Sabendo que eu não entendia nada de russo, a assistente inglesa de
Dodin me aconselhou a assistir a
uma montagem de Tchecov, já incluída no repertório do Maly, com
legendas em inglês, em vez de me arriscar pelo menos conhecido "Vida e
Destino", um enorme painel formado por dezenas de personagens,
massacrados pela guerra e pelo totalitarismo, à época da batalha de Stalingrado. Mesmo assim, fiquei com o título na cabeça. Um título que não
apenas remete a Tolstói (ao que parece, Grossman estava decidido a escrever o "Guerra e Paz" do século
20), mas anuncia o que o livro tem
de mais frágil: o eventual sentimentalismo heróico, reminiscente de
quando o autor ainda seguia os preceitos do realismo socialista.
Nem por isso esse romance de
mais de mil páginas é menos maravilhoso. Como se não pudesse deixar
de lê-lo, bastou eu pôr os pés na feira
do livro de Santiago, no Chile, há
mais de três semanas, duas depois
de São Petersburgo, para bater com
os olhos numa pilha de livros formada pela nova tradução espanhola de
"Vida e Destino" (ed. Galaxia Gutenberg/Círculo de Lectores).

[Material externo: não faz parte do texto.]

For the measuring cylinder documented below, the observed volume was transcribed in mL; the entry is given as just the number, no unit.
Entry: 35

Desde
então, não consigo pensar em outra
coisa além de voltar para casa e retomar a leitura da saga da família Shaposhnikov e de seu círculo de relações durante a Segunda Guerra.

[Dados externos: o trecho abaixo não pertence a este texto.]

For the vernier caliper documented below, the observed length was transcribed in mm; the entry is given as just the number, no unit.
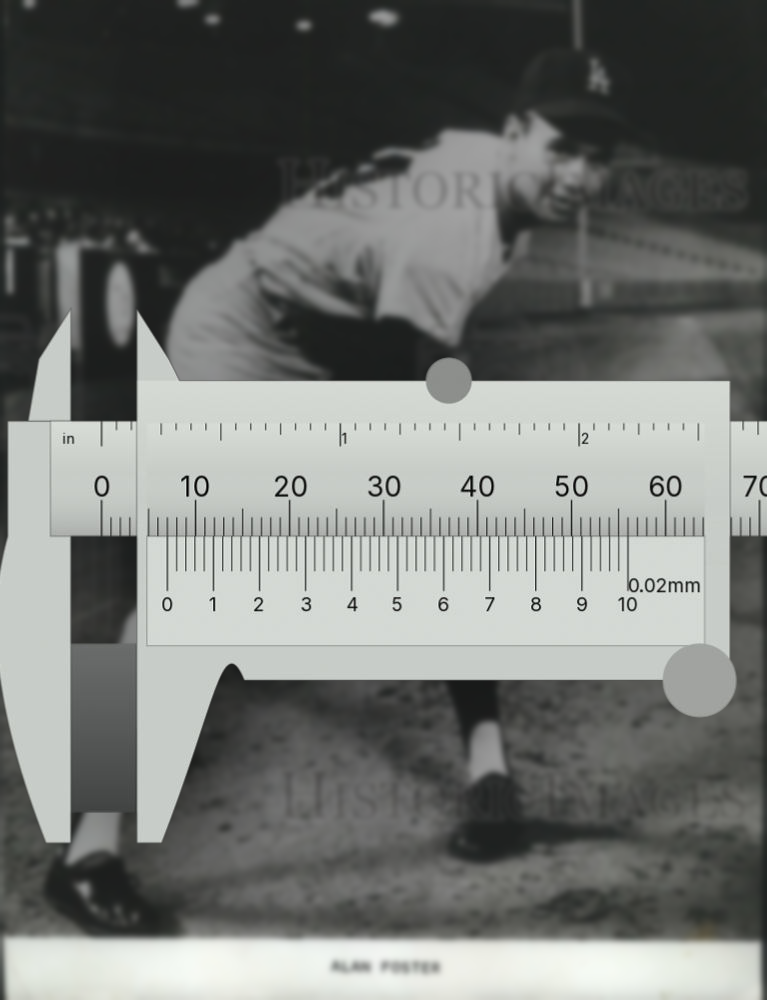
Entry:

Grossman nasceu em Berditchev,
na Ucrânia. Graças à revolução, que
permitiu aos judeus viver nas grandes cidades e freqüentar as principais universidades russas, pôde se
formar em química, em Moscou, e
dirigir pesquisas científicas antes de
se tornar um escritor louvado pelo
regime stalinista. Foi preciso passar
pela experiência da guerra para
compreender a real dimensão do totalitarismo, terminando por escrever uma obra-prima que só seria publicada na União Soviética mais de
20 anos depois da sua morte.
Com a invasão alemã, em 1941,
Grossman quis lutar na frente. Por
motivos de saúde, acabou correspondente de guerra para o jornal do
Exército. Em 1943, cobriu a batalha
de Stalingrado, uma das mais sangrentas da Segunda Guerra, quando
a vantagem passou para os soviéticos. Avançou com o Exército Vermelho pela Ucrânia (onde sua mãe
havia sido executada pelos nazistas,
depois de sofrer a sanha recalcada
do anti-semitismo local -em "Vida
e Destino", o alter ego do autor recebe uma carta na qual a mãe relata,
antes de ser evacuada para o gueto, a
baixeza dos vizinhos, numa cidade
ucraniana) até a Polônia (seu artigo
sobre Treblinka será lido como peça
de reconstituição nos julgamentos
de Nuremberg) e Berlim.
De volta a Moscou, já não podia
seguir escrevendo do mesmo jeito.
Acabou rejeitado pelo regime que o
incensara e, aos poucos, se tornou
um sujeito intratável. Antes de mandar o manuscrito de "Vida e Destino" para os editores, em 1960, entregou uma cópia a um amigo escritor,
Semion Lipkin. Impressionado com
o texto, Lipkin fez algumas ressalvas
e se mostrou incrédulo quanto à
possibilidade de o romance vir a ser
publicado na União Soviética. Foi o
suficiente para cortarem relações.
Quando, por fim, a KGB entrou no
apartamento do autor e confiscou
todos os traços do livro (até mesmo
a fita da máquina de escrever), ninguém se lembrou da cópia entregue
a Lipkin. Grossman morreu de câncer, em 1964. E foi essa cópia, microfilmada, que chegou clandestinamente ao Ocidente, onde, afinal, foi
publicada nos anos 80.
Muito do impacto de "Vida e Destino" parece vir do fato de Grossman
ter vivido o que relata. Há, no entanto, uma cena admonitória, em Stalingrado, quando um general russo
discute literatura com um oficial. O
general diz que a força e o interesse
de "Guerra e Paz" se justificam pelo
próprio Tolstói ter lutado na guerra
e saber do que está falando. O oficial,
constrangido, é obrigado a contradizê-lo: "Desculpe, camarada general,
(...) Tolstói não era nascido na época
da guerra contra Napoleão". O general se recusa a acreditar. E o oficial
acaba, por outras razões, na prisão
política de Lubianka, em Moscou.
Afastando-se do realismo socialista,
Grossman entendeu não somente
que a literatura não é simples relato,
mas que disso depende a sua liberdade.